*** DATA SHOWN Section Begins ***

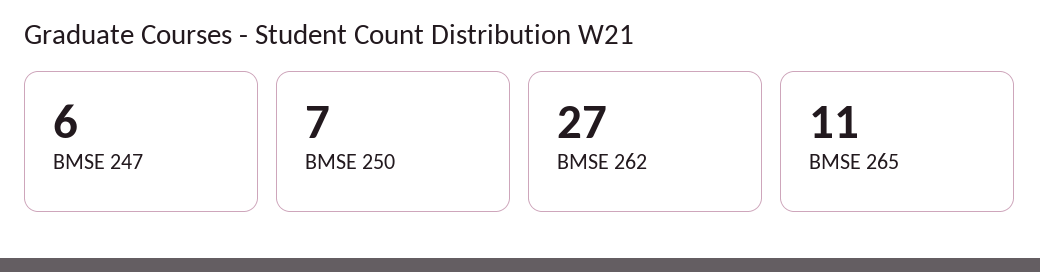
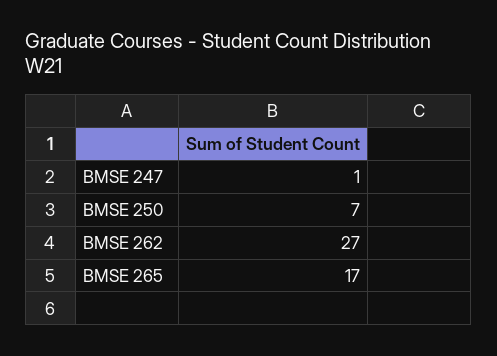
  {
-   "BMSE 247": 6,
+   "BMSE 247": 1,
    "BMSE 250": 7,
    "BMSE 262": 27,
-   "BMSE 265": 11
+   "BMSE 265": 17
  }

*** DATA SHOWN Section Ends ***

EXERCISE PROMPT | Answer with a single number, the count of lines in the data that contain "BMSE".

ANSWER TO THIS TASK | 6